## DATASET CONTENT:
====================
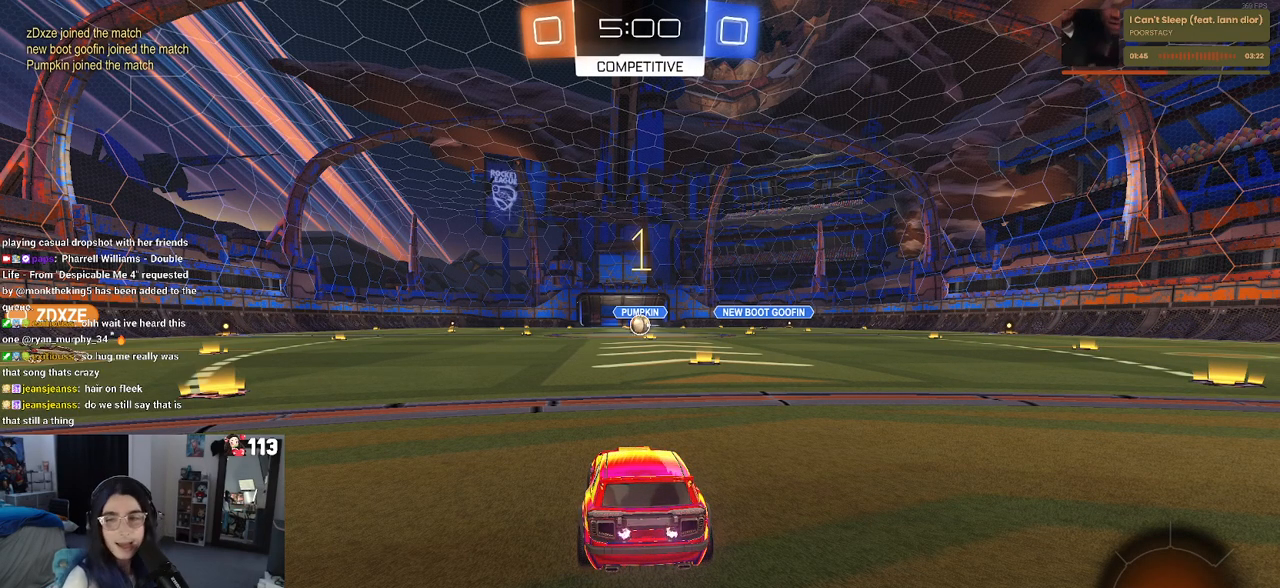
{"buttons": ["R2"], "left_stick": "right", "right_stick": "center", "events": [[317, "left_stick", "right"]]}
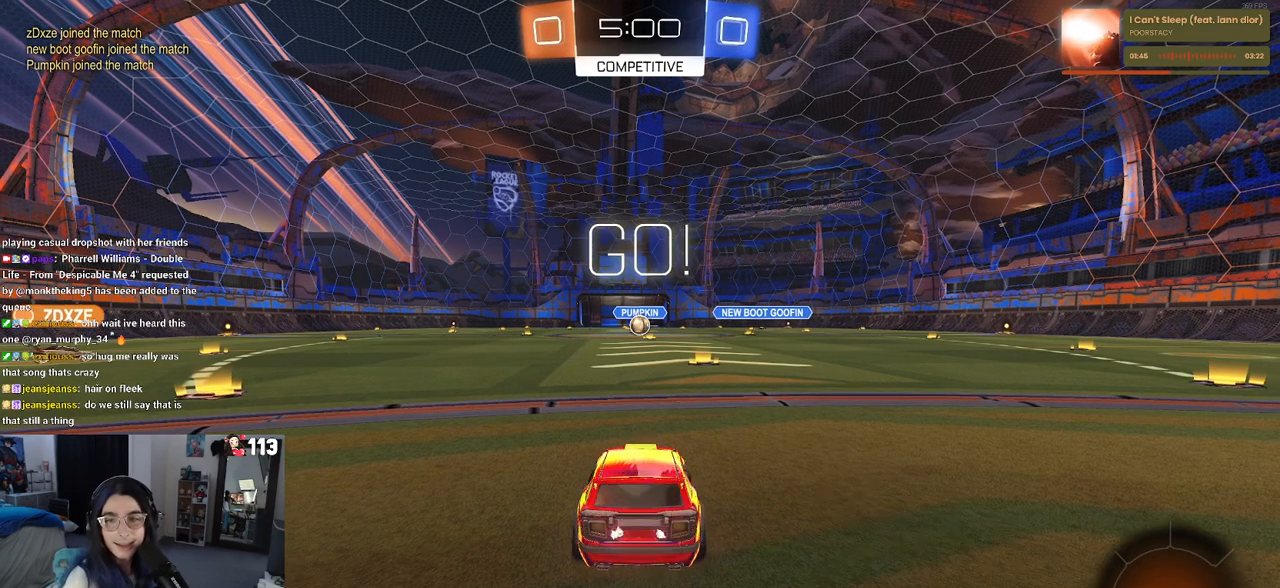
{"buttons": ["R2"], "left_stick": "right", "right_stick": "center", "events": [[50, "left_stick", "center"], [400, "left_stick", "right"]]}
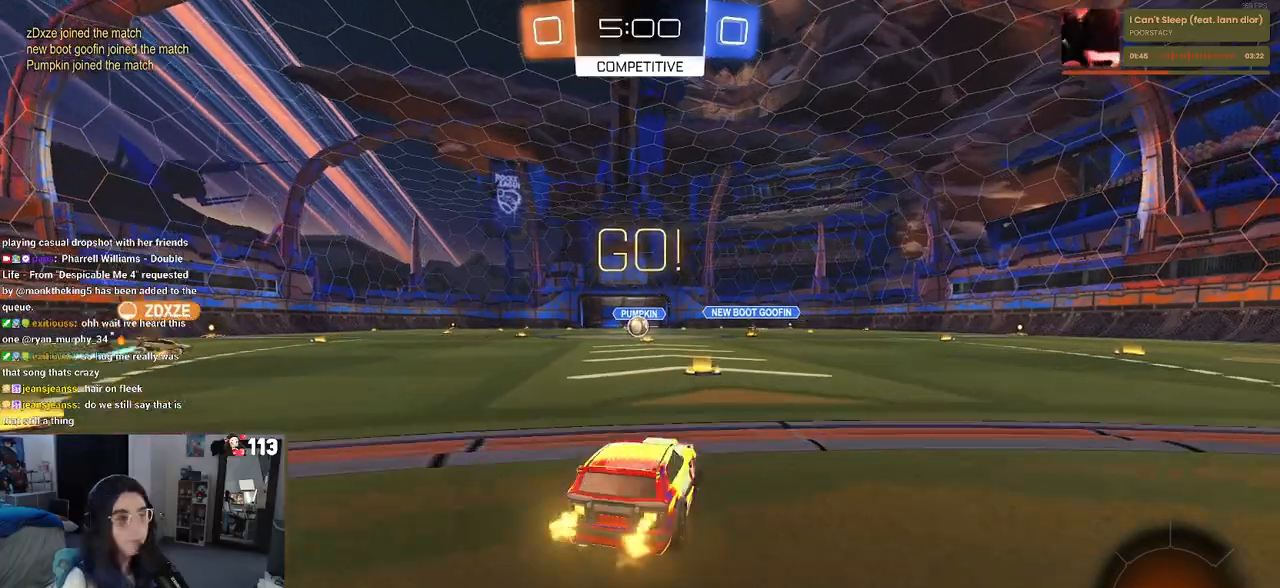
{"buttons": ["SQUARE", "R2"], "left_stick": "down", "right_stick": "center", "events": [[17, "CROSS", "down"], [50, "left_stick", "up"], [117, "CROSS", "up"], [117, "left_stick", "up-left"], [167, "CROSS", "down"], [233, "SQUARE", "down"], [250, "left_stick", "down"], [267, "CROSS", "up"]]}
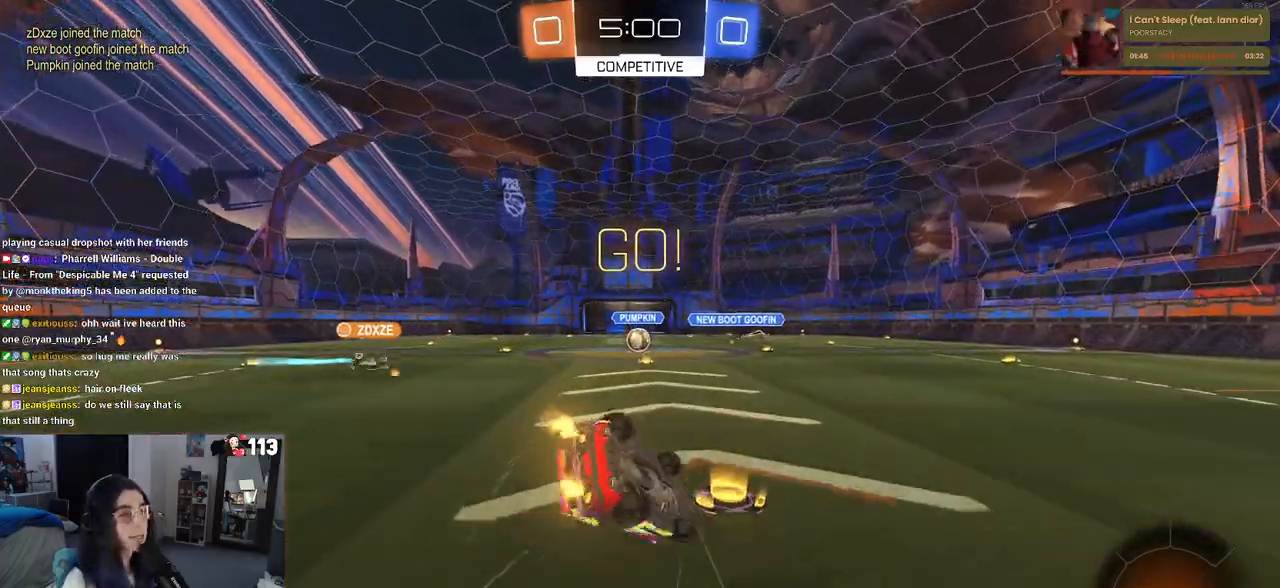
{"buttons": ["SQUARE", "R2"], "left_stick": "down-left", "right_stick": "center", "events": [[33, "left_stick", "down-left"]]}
====================
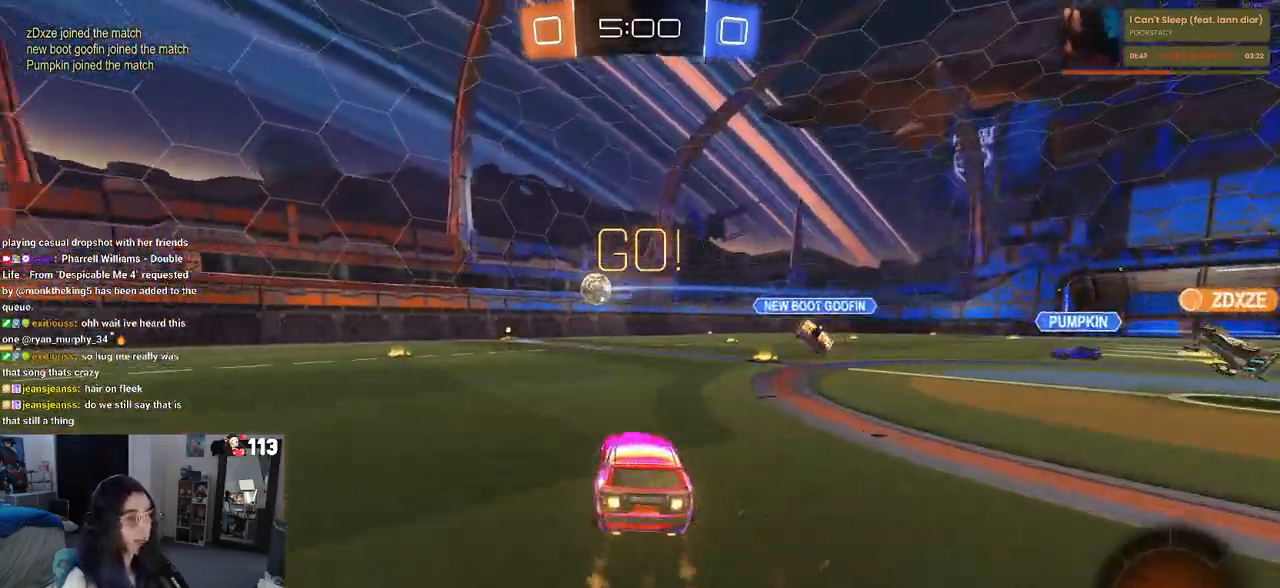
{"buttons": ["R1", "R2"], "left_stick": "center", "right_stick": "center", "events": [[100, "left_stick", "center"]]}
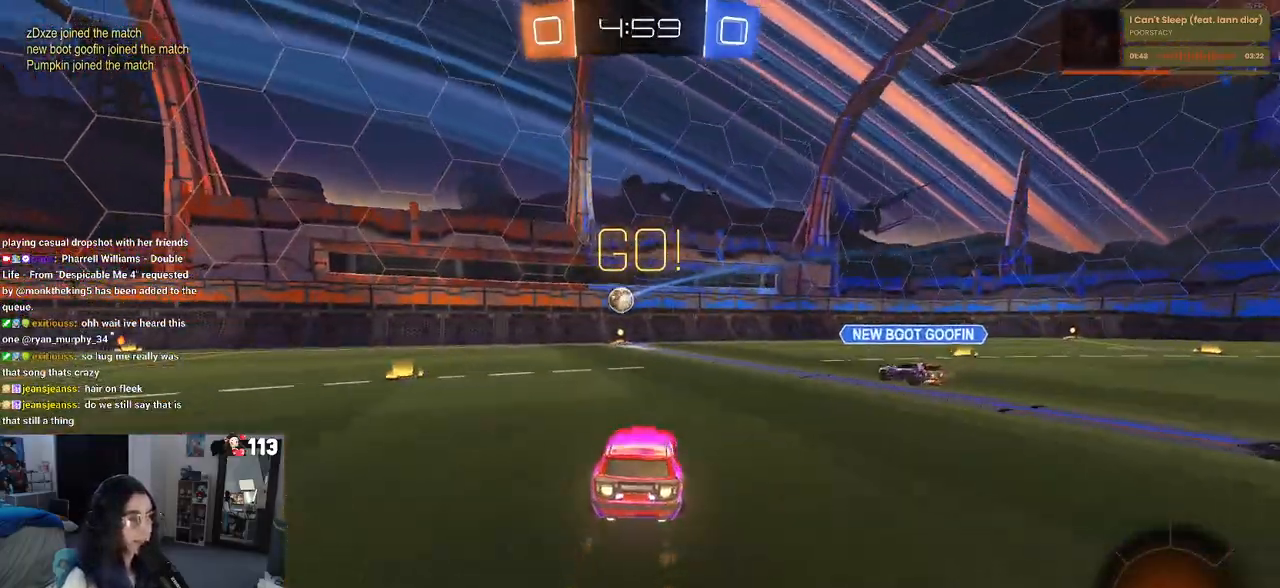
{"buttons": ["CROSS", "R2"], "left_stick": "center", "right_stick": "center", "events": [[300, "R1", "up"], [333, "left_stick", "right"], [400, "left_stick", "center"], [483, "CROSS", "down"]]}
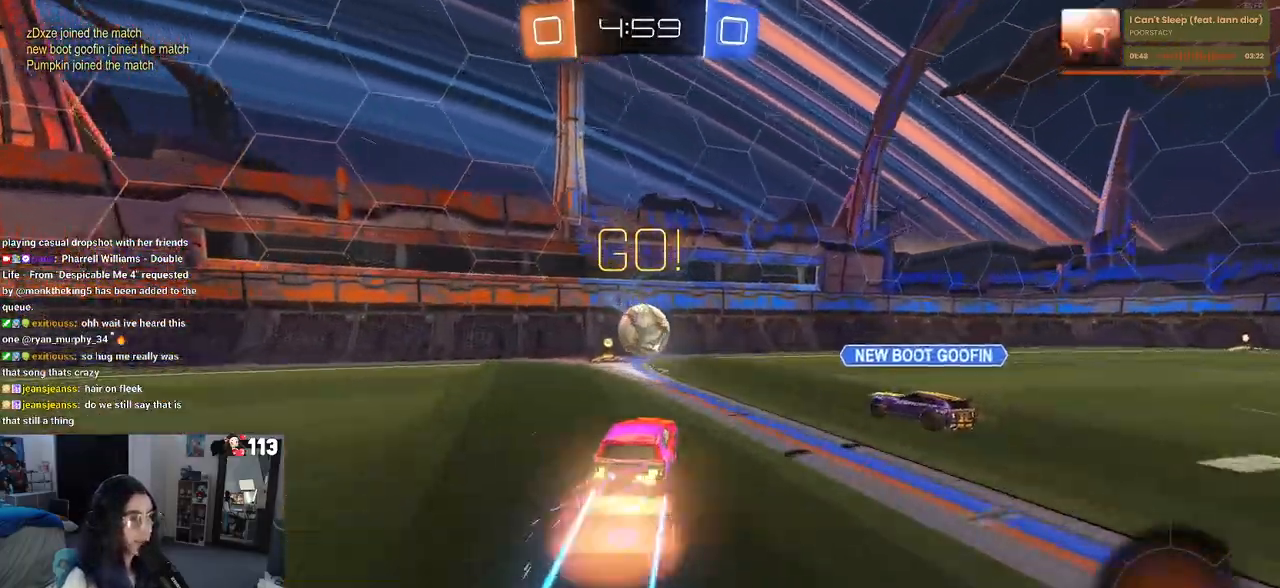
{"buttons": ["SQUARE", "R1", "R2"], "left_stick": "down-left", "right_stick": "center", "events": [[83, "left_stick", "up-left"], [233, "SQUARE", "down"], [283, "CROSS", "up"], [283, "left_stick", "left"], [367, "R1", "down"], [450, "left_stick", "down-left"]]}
====================
Whenever the word "SQUARE" appears in a line of the listing, copy out that line.

## REPLY TO THE EXERCISE:
{"buttons": ["SQUARE", "R2"], "left_stick": "down", "right_stick": "center", "events": [[17, "CROSS", "down"], [50, "left_stick", "up"], [117, "CROSS", "up"], [117, "left_stick", "up-left"], [167, "CROSS", "down"], [233, "SQUARE", "down"], [250, "left_stick", "down"], [267, "CROSS", "up"]]}
{"buttons": ["SQUARE", "R2"], "left_stick": "down-left", "right_stick": "center", "events": [[33, "left_stick", "down-left"]]}
{"buttons": ["SQUARE", "R1", "R2"], "left_stick": "down-left", "right_stick": "center", "events": [[83, "left_stick", "up-left"], [233, "SQUARE", "down"], [283, "CROSS", "up"], [283, "left_stick", "left"], [367, "R1", "down"], [450, "left_stick", "down-left"]]}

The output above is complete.